*Exercício*
Resuma em duas frases a entrevista sobre os desenhos de Macau.

*Texto de estudo*
Que Macau poderemos encontrar nestes desenhos?

Temos uma Macau parcial, não toda a Macau. Há um viver antigo da cidade por entre restaurantes e cafés baratos com comida boa e tradicional, muitas vezes com mesas ao ar livre. [Surge] a comida tradicional de Yum Cha que há cada vez menos, e mesas ao ar livre que foram retiradas. Os desenhos são feitos nas áreas antigas ou muito antigas da cidade e são poucos os que são feitos em áreas com torres de apartamentos onde estão localizados os raros restaurantes de Yum Cha frequentados quase só por pessoas na terceira idade. São poucos os filhos ou netos destes comensais que vão a estes restaurantes. Quase não desenho as novas áreas urbanas e os restaurantes frequentados pelas novas gerações.

Porque decidiu expor os desenhos de forma circular na galeria, a cair do tecto?

Já há muitos anos que desenho muitas páginas em forma de círculos, formando panoramas, que depois imprimo e coloco em plástico transparente para serem colocados como planos em paredes. Numa exposição colectiva, realizada por volta de 2015, em que participei com dois desenhos, um do interior da capela da Guia, outro do exterior, onde se vê o Farol da Guia, expus o primeiro círculo, mas de um modo ainda demasiado complicado. Em Outubro do ano passado, numa outra exposição colectiva, foi usado o modo de expor os desenhos que agora repito [nesta mostra]. As salas de exposição da galeria 10 Fantasia são muito irregulares, pelo que os desenhos cilíndricos suspensos do tecto libertaram as paredes e deixaram as cortinas abertas, bem como as janelas para o exterior e as portadas para a generosa varanda. Assim, entra uma brisa na sala que coloca os cilindros num movimento delicioso. Os visitantes podem entrar e sair pela varanda e na sala de exposições, olhando para as grandes árvores exteriores ou para o espaço interior ocupado pelos cilindros.

*Dados fornecidos*
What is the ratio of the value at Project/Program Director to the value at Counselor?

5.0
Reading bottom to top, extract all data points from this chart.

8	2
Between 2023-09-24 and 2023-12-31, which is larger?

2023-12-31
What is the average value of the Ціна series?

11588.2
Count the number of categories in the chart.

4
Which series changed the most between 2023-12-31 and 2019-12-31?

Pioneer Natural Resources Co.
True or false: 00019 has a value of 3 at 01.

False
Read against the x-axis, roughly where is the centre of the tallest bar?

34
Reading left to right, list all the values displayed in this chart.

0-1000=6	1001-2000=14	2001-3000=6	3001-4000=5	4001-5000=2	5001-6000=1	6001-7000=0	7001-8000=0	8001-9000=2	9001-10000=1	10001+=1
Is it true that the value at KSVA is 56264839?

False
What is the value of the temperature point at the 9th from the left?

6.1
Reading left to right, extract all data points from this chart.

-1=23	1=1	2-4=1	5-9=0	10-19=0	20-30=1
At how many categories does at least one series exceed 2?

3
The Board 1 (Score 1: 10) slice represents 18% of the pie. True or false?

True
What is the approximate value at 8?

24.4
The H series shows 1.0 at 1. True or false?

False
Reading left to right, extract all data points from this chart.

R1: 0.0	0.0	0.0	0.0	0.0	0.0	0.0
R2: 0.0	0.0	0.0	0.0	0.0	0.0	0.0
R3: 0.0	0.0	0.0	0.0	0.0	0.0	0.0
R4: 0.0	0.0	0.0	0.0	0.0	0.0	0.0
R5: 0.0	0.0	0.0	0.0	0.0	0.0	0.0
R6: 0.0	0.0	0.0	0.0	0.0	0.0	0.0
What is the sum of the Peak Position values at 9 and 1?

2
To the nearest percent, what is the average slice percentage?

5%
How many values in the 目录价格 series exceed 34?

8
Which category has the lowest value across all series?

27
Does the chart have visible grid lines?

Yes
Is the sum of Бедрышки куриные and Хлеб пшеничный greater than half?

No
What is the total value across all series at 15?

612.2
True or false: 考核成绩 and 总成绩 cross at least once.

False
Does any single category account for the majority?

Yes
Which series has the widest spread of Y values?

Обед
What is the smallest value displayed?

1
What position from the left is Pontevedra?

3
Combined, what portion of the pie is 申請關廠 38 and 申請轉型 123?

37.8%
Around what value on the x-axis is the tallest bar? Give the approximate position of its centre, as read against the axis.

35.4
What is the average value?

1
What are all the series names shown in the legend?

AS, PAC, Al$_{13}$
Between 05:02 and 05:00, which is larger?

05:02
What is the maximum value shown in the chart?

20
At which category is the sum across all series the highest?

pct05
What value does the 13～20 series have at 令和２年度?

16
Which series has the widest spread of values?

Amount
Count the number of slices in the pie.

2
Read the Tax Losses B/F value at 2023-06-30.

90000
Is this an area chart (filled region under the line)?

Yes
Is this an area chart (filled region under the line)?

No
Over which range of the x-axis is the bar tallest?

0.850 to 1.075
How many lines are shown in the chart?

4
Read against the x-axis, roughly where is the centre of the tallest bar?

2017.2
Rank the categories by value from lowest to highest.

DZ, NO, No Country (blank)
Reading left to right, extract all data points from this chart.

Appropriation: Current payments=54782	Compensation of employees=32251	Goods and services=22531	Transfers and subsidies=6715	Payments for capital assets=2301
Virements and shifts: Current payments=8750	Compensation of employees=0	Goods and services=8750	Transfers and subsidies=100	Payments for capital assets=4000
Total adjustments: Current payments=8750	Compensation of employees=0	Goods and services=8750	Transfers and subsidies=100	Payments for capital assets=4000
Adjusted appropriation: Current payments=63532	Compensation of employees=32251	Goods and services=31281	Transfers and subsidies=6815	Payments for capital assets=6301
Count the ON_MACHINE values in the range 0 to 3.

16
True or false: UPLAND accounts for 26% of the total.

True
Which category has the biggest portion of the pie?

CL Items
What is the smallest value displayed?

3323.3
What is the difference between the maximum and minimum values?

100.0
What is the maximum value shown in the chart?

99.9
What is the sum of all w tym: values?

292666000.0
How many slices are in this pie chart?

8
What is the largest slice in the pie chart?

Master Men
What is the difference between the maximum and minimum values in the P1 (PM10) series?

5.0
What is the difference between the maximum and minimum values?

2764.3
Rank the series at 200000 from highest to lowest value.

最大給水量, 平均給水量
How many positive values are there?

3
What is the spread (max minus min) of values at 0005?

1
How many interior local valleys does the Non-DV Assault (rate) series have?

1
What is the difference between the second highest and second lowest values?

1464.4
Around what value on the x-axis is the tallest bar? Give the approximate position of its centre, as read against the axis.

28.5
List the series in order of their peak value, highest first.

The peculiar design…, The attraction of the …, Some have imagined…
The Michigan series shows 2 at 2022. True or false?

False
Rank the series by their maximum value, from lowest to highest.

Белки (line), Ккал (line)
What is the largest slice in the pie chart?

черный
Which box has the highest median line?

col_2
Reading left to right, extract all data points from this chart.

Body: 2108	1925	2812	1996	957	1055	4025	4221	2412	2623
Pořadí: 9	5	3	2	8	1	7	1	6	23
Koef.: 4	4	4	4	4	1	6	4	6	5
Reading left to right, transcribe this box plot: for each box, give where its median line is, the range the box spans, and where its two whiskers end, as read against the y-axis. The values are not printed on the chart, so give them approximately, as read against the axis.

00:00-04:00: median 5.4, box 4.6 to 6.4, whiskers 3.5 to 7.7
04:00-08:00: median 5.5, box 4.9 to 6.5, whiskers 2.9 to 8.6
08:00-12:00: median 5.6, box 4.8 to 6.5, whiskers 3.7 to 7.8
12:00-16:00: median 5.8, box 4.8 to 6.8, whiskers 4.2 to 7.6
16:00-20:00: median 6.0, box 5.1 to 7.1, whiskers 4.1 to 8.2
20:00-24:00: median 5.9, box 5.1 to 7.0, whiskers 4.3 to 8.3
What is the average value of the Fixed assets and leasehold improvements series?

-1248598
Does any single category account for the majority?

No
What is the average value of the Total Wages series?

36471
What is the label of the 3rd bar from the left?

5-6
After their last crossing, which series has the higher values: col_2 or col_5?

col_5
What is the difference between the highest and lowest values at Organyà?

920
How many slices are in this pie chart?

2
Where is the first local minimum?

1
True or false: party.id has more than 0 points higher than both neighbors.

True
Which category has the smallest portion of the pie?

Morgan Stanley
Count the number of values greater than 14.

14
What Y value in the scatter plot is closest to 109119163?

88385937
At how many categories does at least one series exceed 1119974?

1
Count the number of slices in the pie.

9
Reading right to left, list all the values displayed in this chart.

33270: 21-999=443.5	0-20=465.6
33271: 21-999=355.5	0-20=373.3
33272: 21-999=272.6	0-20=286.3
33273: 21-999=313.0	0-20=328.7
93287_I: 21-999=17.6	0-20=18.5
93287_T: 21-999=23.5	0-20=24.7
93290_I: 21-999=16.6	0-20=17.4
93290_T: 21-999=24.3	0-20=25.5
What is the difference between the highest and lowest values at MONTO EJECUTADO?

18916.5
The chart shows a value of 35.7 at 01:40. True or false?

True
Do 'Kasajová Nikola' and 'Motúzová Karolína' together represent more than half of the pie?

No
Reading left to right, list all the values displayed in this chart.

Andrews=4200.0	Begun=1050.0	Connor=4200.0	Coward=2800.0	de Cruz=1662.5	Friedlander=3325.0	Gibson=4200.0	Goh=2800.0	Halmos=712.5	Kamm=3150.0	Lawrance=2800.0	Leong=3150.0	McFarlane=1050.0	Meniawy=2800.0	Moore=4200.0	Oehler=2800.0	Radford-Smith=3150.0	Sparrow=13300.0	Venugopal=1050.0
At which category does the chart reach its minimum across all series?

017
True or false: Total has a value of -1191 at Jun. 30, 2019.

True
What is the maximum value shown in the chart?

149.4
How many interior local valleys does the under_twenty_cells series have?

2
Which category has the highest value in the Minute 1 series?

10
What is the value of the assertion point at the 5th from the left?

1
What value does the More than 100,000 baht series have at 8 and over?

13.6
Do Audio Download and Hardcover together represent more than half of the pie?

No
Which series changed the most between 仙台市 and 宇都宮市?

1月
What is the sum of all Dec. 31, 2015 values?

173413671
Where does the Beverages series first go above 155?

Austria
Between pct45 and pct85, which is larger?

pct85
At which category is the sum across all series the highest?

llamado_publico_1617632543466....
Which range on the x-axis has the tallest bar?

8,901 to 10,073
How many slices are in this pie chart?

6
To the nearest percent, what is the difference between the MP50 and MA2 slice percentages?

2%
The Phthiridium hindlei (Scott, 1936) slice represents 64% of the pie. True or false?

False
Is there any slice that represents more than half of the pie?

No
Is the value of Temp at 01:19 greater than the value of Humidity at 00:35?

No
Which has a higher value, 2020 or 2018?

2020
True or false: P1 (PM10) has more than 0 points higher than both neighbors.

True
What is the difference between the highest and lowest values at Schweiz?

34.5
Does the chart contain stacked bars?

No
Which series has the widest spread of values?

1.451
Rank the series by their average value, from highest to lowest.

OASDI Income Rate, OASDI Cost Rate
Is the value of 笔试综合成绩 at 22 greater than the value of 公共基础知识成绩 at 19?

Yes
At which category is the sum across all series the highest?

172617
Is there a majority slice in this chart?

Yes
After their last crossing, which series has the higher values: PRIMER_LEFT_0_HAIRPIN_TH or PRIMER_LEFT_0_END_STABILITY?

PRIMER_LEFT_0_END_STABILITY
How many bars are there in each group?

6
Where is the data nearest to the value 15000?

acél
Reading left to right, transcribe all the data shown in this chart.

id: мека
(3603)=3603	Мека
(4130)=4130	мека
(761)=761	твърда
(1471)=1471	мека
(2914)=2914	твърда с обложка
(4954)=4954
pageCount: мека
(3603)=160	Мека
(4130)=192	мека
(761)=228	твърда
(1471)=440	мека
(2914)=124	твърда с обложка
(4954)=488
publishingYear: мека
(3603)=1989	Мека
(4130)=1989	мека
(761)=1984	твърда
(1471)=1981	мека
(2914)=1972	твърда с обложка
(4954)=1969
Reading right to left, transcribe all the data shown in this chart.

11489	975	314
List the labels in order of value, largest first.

*Resposta*
Os desenhos mostram uma Macau parcial, feita sobretudo nas áreas antigas da cidade, com restaurantes e cafés baratos de comida tradicional, como o Yum Cha, que há cada vez menos, e quase não retratam as novas áreas urbanas. Na galeria 10 Fantasia, os desenhos circulares estão expostos em cilindros suspensos do tecto, o que liberta as paredes irregulares e deixa abertas as janelas e as portadas, por onde entra uma brisa que põe os cilindros em movimento.